◆ INSTRUCTIONS FOR THE TASK:
Only an exact copy of the records, from the line with "M 361,380 L 367,411 L 341,416 L 335,385 Z" through the last line, is wanted.

◆ MATERIAL PROVIDED:
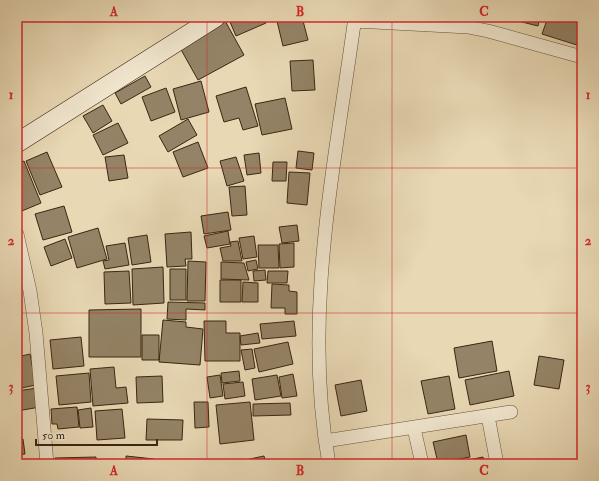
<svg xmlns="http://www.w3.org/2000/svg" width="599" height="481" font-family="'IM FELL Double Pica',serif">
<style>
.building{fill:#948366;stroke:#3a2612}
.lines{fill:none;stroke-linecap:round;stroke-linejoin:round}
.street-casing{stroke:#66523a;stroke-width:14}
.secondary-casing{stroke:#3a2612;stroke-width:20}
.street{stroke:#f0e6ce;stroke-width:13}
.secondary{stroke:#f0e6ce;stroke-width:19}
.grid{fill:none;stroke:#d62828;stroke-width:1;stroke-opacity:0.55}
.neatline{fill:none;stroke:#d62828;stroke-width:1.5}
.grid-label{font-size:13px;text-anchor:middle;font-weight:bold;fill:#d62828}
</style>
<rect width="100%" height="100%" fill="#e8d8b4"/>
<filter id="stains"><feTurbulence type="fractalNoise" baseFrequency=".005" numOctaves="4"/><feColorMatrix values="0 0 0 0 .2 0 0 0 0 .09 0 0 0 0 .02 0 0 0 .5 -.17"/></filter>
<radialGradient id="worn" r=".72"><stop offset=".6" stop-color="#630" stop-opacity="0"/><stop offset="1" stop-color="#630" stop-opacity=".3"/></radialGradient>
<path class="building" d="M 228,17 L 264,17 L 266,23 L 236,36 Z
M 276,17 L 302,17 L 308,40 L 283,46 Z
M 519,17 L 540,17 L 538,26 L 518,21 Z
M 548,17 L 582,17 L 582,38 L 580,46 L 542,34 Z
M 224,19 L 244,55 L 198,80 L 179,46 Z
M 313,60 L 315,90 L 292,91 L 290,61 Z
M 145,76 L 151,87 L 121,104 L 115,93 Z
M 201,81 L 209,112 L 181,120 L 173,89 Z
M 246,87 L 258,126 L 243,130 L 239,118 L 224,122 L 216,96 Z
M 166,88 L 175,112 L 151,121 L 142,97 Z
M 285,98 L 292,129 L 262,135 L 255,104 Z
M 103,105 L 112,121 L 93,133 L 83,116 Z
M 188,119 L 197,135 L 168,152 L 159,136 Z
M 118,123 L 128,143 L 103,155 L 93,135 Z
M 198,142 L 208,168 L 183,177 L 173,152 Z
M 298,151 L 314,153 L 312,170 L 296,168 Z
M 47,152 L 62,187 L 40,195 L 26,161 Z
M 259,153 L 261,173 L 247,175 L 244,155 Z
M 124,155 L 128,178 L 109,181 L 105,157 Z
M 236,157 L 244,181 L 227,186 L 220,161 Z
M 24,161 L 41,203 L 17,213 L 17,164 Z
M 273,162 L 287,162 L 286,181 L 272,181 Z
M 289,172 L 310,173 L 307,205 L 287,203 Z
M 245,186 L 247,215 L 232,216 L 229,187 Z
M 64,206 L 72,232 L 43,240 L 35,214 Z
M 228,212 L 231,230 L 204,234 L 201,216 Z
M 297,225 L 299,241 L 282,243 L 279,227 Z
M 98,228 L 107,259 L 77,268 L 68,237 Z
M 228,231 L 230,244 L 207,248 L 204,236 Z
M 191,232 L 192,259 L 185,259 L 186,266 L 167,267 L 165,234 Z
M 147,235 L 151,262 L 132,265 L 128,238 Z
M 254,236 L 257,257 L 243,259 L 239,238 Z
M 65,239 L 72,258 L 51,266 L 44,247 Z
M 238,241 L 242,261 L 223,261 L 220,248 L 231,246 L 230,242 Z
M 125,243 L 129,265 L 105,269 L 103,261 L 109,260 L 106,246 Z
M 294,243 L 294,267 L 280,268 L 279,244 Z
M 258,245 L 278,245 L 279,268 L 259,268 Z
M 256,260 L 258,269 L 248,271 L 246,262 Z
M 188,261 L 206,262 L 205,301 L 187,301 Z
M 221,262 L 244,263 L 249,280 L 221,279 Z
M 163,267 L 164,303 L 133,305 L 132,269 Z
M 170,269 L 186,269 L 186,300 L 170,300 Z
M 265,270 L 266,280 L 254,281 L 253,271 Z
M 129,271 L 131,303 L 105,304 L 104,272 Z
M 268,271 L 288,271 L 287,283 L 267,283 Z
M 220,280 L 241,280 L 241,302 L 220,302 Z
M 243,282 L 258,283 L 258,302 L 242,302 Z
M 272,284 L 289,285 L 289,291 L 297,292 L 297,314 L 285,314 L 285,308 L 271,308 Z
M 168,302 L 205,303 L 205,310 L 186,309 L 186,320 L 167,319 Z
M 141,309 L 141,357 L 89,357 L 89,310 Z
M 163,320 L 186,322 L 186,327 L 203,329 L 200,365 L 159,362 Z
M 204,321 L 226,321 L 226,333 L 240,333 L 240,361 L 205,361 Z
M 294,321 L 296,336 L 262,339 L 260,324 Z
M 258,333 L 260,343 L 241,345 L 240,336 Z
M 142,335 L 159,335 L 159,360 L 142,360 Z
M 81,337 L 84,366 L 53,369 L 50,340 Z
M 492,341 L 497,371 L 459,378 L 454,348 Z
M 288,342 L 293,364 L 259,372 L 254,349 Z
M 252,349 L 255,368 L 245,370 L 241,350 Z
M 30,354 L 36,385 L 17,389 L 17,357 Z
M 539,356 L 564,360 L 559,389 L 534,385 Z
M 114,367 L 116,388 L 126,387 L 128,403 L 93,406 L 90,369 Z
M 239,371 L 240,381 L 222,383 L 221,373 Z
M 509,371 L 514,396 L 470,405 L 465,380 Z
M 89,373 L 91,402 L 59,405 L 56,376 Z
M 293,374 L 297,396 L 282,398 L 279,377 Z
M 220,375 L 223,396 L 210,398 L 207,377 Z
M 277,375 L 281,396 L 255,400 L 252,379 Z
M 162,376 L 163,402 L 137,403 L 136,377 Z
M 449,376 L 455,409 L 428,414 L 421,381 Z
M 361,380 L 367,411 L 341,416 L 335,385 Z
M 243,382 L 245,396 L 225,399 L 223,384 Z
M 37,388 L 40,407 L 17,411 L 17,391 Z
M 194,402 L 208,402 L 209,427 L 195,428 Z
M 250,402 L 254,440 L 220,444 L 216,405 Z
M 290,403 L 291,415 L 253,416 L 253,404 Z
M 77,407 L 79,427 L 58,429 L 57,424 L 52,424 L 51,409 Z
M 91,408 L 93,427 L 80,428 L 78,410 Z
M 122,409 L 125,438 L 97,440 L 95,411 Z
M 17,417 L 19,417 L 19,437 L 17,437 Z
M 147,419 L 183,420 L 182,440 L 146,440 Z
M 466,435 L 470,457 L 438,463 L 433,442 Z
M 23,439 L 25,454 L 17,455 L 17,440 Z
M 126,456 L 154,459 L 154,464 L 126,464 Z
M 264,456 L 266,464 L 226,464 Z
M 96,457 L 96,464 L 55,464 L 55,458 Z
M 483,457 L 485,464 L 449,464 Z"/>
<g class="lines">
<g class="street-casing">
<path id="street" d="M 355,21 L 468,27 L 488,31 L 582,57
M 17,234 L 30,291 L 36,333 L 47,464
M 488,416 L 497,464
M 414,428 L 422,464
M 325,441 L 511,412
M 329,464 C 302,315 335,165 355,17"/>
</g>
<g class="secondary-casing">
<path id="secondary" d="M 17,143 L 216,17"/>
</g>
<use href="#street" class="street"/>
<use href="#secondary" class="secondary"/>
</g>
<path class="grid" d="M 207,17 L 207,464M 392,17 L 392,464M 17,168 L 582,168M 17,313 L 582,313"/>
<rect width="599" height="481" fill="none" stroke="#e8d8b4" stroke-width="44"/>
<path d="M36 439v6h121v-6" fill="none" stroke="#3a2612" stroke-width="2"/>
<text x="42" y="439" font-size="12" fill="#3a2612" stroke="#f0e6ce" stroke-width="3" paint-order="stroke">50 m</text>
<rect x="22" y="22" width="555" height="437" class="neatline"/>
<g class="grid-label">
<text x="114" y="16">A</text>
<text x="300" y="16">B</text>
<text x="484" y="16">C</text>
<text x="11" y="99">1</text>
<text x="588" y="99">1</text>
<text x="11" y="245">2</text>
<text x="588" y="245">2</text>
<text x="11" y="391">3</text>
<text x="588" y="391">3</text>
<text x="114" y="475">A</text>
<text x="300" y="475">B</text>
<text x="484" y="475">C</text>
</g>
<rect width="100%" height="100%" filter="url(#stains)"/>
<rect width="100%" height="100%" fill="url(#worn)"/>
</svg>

◆ WRITTEN SOLUTION:
M 361,380 L 367,411 L 341,416 L 335,385 Z
M 243,382 L 245,396 L 225,399 L 223,384 Z
M 37,388 L 40,407 L 17,411 L 17,391 Z
M 194,402 L 208,402 L 209,427 L 195,428 Z
M 250,402 L 254,440 L 220,444 L 216,405 Z
M 290,403 L 291,415 L 253,416 L 253,404 Z
M 77,407 L 79,427 L 58,429 L 57,424 L 52,424 L 51,409 Z
M 91,408 L 93,427 L 80,428 L 78,410 Z
M 122,409 L 125,438 L 97,440 L 95,411 Z
M 17,417 L 19,417 L 19,437 L 17,437 Z
M 147,419 L 183,420 L 182,440 L 146,440 Z
M 466,435 L 470,457 L 438,463 L 433,442 Z
M 23,439 L 25,454 L 17,455 L 17,440 Z
M 126,456 L 154,459 L 154,464 L 126,464 Z
M 264,456 L 266,464 L 226,464 Z
M 96,457 L 96,464 L 55,464 L 55,458 Z
M 483,457 L 485,464 L 449,464 Z"/>
<g class="lines">
<g class="street-casing">
<path id="street" d="M 355,21 L 468,27 L 488,31 L 582,57
M 17,234 L 30,291 L 36,333 L 47,464
M 488,416 L 497,464
M 414,428 L 422,464
M 325,441 L 511,412
M 329,464 C 302,315 335,165 355,17"/>
</g>
<g class="secondary-casing">
<path id="secondary" d="M 17,143 L 216,17"/>
</g>
<use href="#street" class="street"/>
<use href="#secondary" class="secondary"/>
</g>
<path class="grid" d="M 207,17 L 207,464M 392,17 L 392,464M 17,168 L 582,168M 17,313 L 582,313"/>
<rect width="599" height="481" fill="none" stroke="#e8d8b4" stroke-width="44"/>
<path d="M36 439v6h121v-6" fill="none" stroke="#3a2612" stroke-width="2"/>
<text x="42" y="439" font-size="12" fill="#3a2612" stroke="#f0e6ce" stroke-width="3" paint-order="stroke">50 m</text>
<rect x="22" y="22" width="555" height="437" class="neatline"/>
<g class="grid-label">
<text x="114" y="16">A</text>
<text x="300" y="16">B</text>
<text x="484" y="16">C</text>
<text x="11" y="99">1</text>
<text x="588" y="99">1</text>
<text x="11" y="245">2</text>
<text x="588" y="245">2</text>
<text x="11" y="391">3</text>
<text x="588" y="391">3</text>
<text x="114" y="475">A</text>
<text x="300" y="475">B</text>
<text x="484" y="475">C</text>
</g>
<rect width="100%" height="100%" filter="url(#stains)"/>
<rect width="100%" height="100%" fill="url(#worn)"/>
</svg>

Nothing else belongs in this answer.